Fears of slower economic growth and lower energy demand may remain a factor on Thursday, with global equities under pressure and U.S. stock-index futures pointing to another round of losses after a Wednesday decline that saw the Dow Jones Industrial Average
DJIA,
fall 1,164.52 points, or 3.6%, and the S&P 500
SPX,
drop 4%, for their biggest one-day declines since June 11, 2020.
The selloff was triggered by disappointing results from retailer Target Corp.
TGT,
which showed rising costs had cut more deeply than expected into margins, analysts said. The reaction reflected growing fears of a stagflationary environment —- a combination of persistent inflation and stagnant economic growth.
Crude had found support earlier in the week as China began to loosen its lockdown of Shanghai. China’s COVID-19 lockdowns have undercut demand from the world’s largest oil importer.

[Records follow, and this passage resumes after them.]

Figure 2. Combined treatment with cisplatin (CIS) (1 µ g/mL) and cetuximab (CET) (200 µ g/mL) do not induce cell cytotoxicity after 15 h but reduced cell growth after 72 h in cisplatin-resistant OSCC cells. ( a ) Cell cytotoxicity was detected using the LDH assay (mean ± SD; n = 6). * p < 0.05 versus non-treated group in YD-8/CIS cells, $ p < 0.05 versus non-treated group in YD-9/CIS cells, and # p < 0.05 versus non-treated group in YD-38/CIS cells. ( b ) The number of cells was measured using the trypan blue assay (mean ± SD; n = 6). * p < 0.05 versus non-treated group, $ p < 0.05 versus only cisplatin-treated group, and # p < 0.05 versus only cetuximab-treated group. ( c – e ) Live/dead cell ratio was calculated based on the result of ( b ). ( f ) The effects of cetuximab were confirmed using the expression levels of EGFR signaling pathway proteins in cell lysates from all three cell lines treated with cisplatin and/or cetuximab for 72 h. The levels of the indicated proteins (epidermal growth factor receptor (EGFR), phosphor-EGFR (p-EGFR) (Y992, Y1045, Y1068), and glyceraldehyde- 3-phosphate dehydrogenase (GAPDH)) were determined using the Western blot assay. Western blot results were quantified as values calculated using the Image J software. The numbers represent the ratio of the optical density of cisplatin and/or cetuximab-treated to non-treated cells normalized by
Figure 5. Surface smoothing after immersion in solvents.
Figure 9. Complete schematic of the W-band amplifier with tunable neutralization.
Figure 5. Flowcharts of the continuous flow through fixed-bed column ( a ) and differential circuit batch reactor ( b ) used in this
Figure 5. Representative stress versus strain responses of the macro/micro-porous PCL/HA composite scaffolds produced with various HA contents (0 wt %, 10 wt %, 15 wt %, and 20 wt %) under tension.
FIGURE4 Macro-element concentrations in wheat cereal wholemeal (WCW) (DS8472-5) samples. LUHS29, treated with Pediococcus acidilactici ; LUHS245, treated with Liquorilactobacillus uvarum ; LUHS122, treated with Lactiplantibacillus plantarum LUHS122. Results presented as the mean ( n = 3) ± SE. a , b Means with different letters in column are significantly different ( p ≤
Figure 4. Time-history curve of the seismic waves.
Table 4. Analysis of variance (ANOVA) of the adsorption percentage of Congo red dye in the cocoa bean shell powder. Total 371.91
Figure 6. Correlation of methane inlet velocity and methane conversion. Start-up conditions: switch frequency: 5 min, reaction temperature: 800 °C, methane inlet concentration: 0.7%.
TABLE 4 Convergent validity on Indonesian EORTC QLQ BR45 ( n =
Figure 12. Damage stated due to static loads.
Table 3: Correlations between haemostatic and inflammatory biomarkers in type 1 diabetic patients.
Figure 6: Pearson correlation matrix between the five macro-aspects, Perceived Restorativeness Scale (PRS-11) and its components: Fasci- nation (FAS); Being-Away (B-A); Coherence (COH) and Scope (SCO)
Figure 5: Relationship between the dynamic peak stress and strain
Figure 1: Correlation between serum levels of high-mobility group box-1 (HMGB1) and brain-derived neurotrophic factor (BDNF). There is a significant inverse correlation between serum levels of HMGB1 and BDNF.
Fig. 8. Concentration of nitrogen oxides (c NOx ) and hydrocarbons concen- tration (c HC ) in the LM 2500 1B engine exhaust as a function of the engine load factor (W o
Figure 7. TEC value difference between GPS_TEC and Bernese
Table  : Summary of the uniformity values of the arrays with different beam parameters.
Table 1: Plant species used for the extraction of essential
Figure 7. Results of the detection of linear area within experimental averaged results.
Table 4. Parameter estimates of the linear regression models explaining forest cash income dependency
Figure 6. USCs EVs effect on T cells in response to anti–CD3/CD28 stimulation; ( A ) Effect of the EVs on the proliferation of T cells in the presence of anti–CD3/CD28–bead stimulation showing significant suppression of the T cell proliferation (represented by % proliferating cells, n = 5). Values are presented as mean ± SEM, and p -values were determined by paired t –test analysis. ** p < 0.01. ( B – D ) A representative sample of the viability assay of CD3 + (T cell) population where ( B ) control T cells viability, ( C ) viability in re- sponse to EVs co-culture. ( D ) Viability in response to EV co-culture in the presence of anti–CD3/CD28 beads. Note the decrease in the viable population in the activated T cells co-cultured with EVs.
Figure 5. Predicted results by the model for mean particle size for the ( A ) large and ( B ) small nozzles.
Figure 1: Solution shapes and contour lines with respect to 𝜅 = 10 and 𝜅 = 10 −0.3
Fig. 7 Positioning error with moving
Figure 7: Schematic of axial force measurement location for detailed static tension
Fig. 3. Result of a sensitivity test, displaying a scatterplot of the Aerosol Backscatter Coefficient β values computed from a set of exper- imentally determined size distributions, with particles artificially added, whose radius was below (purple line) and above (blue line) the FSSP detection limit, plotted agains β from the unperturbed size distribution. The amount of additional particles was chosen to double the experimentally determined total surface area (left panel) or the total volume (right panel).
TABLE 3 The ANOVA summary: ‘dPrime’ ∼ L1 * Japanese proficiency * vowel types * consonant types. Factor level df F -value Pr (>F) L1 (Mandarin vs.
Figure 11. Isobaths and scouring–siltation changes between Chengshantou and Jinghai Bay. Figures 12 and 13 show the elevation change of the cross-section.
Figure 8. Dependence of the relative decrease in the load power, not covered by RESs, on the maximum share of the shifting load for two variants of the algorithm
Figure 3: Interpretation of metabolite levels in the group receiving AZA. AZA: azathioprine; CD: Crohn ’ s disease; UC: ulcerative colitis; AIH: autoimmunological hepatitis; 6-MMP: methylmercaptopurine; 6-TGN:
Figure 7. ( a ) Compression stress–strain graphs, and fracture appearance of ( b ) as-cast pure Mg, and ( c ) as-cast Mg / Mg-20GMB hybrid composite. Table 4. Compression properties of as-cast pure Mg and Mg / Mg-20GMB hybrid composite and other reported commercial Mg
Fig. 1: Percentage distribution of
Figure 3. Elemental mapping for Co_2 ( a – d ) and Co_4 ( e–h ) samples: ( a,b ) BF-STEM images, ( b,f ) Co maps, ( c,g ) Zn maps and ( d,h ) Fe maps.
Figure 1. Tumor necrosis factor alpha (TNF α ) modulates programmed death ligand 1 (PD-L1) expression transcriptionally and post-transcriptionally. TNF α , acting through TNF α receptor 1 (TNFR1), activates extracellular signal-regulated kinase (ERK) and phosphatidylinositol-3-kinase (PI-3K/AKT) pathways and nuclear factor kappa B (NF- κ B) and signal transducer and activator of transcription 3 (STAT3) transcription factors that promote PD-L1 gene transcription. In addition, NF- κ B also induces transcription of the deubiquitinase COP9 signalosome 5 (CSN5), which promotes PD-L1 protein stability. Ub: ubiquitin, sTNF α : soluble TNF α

The implications of the Russia-Ukraine war remain a key driver of supply-side concerns, with European Union officials continuing negotiations on a plan to phase out imports of Russian energy.
Oil, meanwhile, remains rangebound between rising trend support at $99-$100/barrel while $115-$116 is likely to continue to offer initial resistance” for WTI futures, wrote analysts at Sevens Report Research, in a note.
“With all of the additional influences discussed above that will impact oil in the near term, the largest influence on energy markets will remain the Russia/Ukraine war,” they said. “Until there is a resolution there, supply concerns will keep a fear bid in the market.”